Bloom Filters

What are bloom filters?

Bloom filters are used all of the time. Ever wonder why data structures such as hashmaps and hashsets maintain an O(1) search time? The fast search time is enabled by bloom filters.

Bloom filters provide an easy way to determine whether an item is contained in the set. Bloom filters make use of hash functions to get this done.

Bloom Filters:

Creating the Bloom Filter

A bloom filter is made up of a bunch of bits (0 or 1). 1 represents that that item is present, and 0 means the item isn’t present. To build the bloom filter, every value will be passed into a hash function. A hash function will take anything and turn it into a number. The bit with the same number as the value outputted from the hash function will be switched on.

 

The hash function must be deterministic, meaning that if the same input is passed through, the function will always return the same thing.
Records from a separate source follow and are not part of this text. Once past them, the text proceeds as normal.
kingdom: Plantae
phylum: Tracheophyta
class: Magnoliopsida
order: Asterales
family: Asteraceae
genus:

When a value is requested, it will be passed through the hash function. The bit with the same value as the hash function will be checked. If the bit is on, then it is present. For Python users, the mmh3 hash function will work well for bloom filters. It also provides functionality, which will be useful later.

Hash Collisions:

It is possible that a hash collision can occur, causing an issue. A hash collision is when two different inputs both produce the same result from the hash function. This can cause confusion. As adding one value will also add another unwanted value by accident because they are both controlled by the same bit,

 

This is counteracted by having multiple hash functions. A value will be passed through all the hash functions, and all of the bits will be flipped on. When the item is queried, it will return multiple values from the hash functions. Then, the program will check if all the lights are flipped.

As mentioned, the mmh3 hash function also has different seeds. If different values are given as seeds, the hash functions will produce different values.

Deletions:

Deleting the bloom filter is a little more complicated. It is not as simple as just switching the bits that a certain item hashes to. There might be multiple different items based on that bit. So, an accompanying data structure like a hashtable might be needed to maintain how many items rely on that bit. For every value that the item hashes, lower the values in the hashtable by 1. If no value relies on the bit, then flipping the bit is now allowed without any issues.